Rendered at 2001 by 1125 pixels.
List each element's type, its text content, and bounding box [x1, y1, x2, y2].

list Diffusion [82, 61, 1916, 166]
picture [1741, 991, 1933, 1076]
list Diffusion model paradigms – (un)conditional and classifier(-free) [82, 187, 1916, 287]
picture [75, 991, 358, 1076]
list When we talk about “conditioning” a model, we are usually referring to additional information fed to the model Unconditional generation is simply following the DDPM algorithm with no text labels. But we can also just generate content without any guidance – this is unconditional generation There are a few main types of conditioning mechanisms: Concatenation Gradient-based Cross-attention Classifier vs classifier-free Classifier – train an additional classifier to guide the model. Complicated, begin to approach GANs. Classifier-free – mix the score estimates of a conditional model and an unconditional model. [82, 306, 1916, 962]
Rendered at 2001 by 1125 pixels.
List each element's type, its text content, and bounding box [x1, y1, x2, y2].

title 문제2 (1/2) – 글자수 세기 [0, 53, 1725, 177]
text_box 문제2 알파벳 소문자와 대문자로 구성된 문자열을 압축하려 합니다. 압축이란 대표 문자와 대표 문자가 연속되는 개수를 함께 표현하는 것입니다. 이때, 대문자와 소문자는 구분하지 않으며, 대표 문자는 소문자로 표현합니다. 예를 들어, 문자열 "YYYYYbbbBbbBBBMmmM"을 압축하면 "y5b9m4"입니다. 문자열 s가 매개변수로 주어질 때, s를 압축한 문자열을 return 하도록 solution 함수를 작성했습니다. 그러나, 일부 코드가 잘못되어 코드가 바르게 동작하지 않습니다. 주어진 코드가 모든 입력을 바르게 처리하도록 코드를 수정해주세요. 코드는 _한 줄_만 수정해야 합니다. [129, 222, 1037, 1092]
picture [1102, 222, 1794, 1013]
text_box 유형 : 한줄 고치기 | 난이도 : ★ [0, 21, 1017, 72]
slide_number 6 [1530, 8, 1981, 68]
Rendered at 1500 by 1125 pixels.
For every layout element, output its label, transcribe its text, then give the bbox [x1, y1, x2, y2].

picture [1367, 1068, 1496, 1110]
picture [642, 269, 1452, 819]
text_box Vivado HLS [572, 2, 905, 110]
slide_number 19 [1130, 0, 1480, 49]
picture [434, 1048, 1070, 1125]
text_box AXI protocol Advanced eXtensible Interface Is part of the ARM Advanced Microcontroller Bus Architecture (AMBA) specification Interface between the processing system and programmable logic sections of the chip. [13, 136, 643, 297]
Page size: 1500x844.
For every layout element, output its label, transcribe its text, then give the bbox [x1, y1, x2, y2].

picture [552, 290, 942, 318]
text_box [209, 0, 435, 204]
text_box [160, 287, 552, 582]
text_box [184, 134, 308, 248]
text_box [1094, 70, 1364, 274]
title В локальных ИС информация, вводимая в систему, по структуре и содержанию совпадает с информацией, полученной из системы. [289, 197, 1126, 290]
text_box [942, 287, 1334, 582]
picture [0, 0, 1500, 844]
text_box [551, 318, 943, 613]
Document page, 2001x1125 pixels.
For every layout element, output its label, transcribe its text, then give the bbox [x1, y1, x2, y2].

(Exercise directions):
From the listing above, collect each line in which the string "pixels" appears.

(Output for this task):
Rendered at 2001 by 1125 pixels.
Rendered at 2001 by 1125 pixels.
Rendered at 1500 by 1125 pixels.
Document page, 2001x1125 pixels.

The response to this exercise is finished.